VORLIEGENDER TEXT

◇ ◇ ◇

Prof. Dr. Armin Willingmann (Minister für Wissenschaft, Energie, Klimaschutz und Umwelt):

Frau Präsidentin! Meine sehr geehrten Damen und Herren Abgeordneten! Lassen Sie mich vorwegschicken: Man kann diese Diskussion sine ira et studio führen. Man kann sie auch ganz sachlich und nüchtern führen. Aber natürlich scheint es viele von uns immer noch sehr zu bewegen. Und in der Tat hat die Präsidentin völlig recht. Viele von uns erinnern sich aus ihrer Schulzeit an die Anfänge dieser Diskussion.

Ein zweiter Gedanke vorweg. Selbstverständlich sind die Gedanken frei. Man darf selbstverständlich getroffene politische Entscheidungen immer wieder mal infrage stellen. Das gilt für Minister genauso wie für Abgeordnete.

(Zurufe)

Drittens. Wir sind eine Landesregierung und halten uns an das geltende Recht.

(Beifall)

Deshalb will ich versuchen, Ihnen den Ausgangspunkt dieser Debatte noch einmal in Erinnerung zu rufen; denn sie scheint   jedenfalls auf der Seite von mir aus gesehen   hoch emotionalisiert zu sein. Es geht um die Frage der Atomenergie.

◇ ◇ ◇

DATENBLOCK
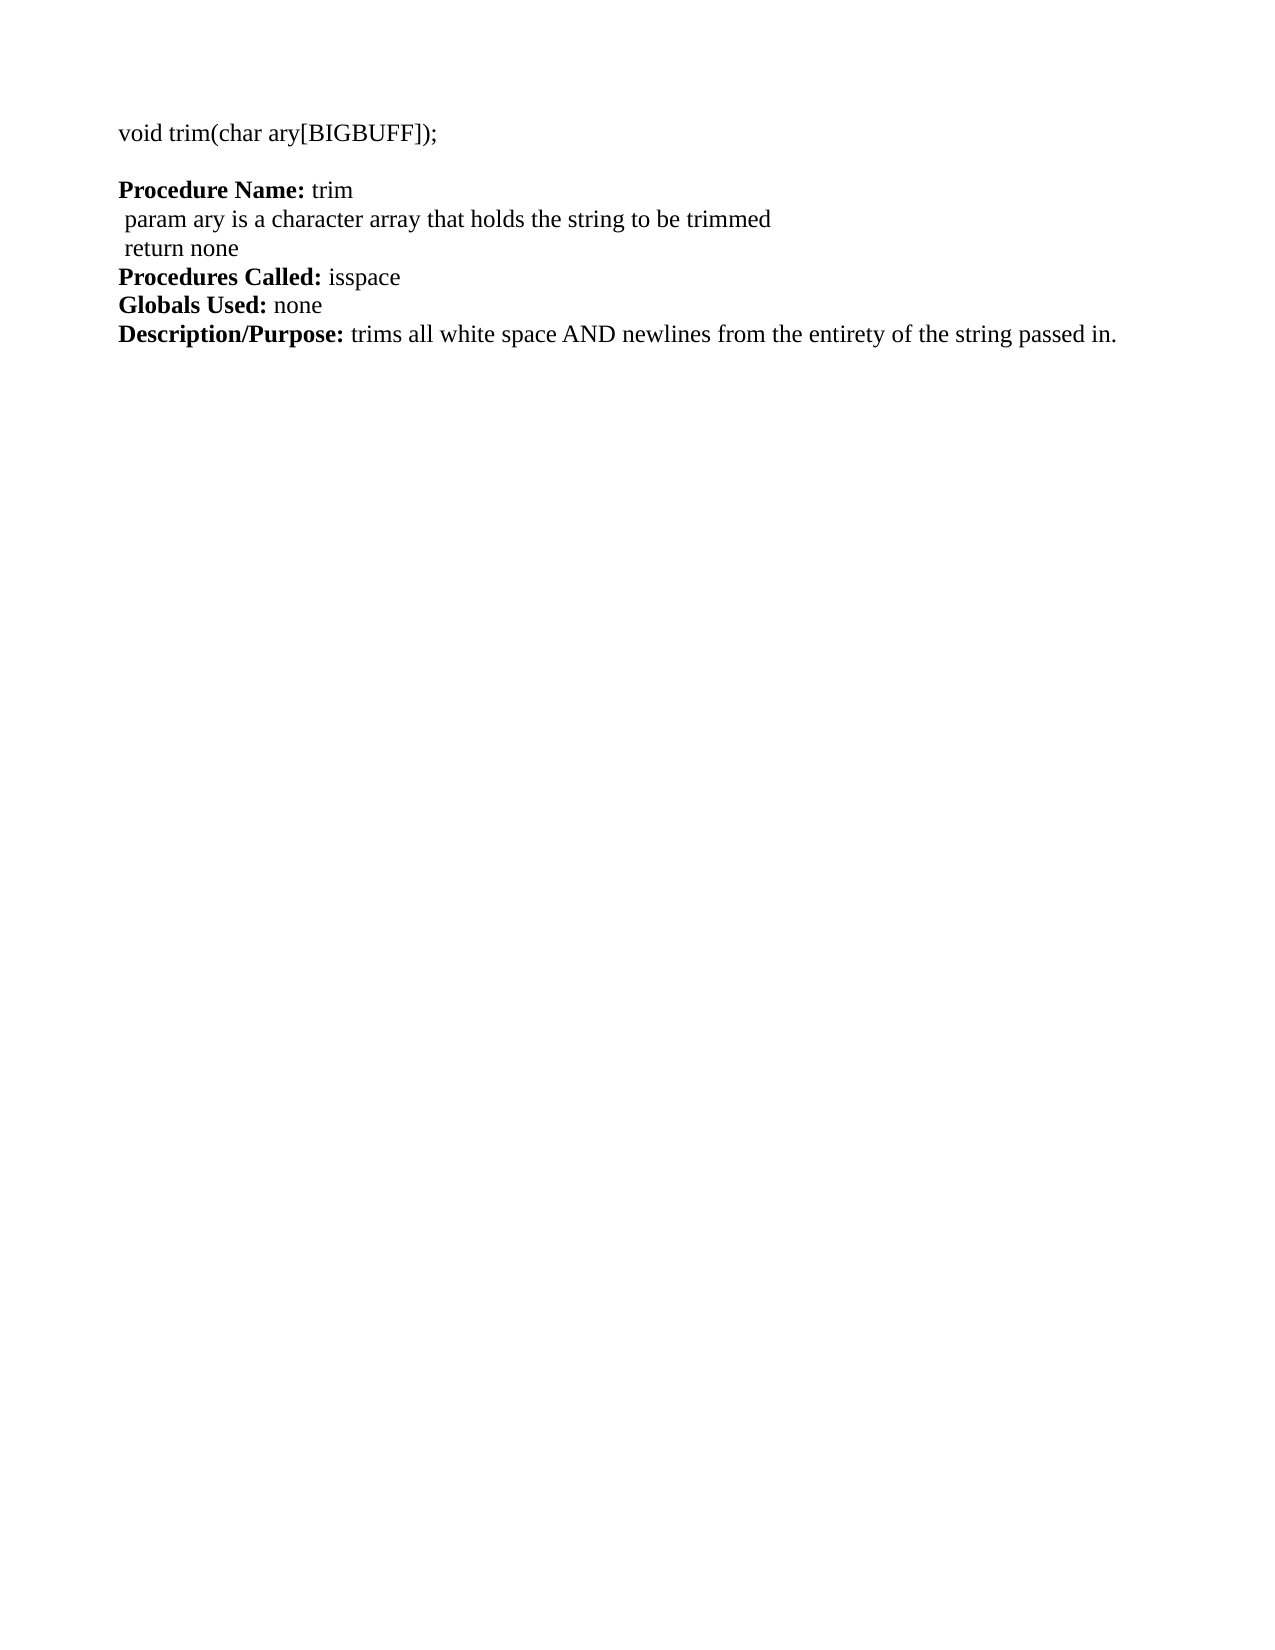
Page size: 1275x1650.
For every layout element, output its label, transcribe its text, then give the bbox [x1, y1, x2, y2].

◇ ◇ ◇

ARBEITSANWEISUNG
Geben Sie bitte den Abschnitt der Rede über die Atomenergie unverändert aus, der mit den Worten um „Prof. Dr. Armin“ anfängt und mit „das geltende Recht.“ aufhört.

SCHRIFTLICHE LÖSUNG
Prof. Dr. Armin Willingmann (Minister für Wissenschaft, Energie, Klimaschutz und Umwelt):

Frau Präsidentin! Meine sehr geehrten Damen und Herren Abgeordneten! Lassen Sie mich vorwegschicken: Man kann diese Diskussion sine ira et studio führen. Man kann sie auch ganz sachlich und nüchtern führen. Aber natürlich scheint es viele von uns immer noch sehr zu bewegen. Und in der Tat hat die Präsidentin völlig recht. Viele von uns erinnern sich aus ihrer Schulzeit an die Anfänge dieser Diskussion.

Ein zweiter Gedanke vorweg. Selbstverständlich sind die Gedanken frei. Man darf selbstverständlich getroffene politische Entscheidungen immer wieder mal infrage stellen. Das gilt für Minister genauso wie für Abgeordnete.

(Zurufe)

Drittens. Wir sind eine Landesregierung und halten uns an das geltende Recht.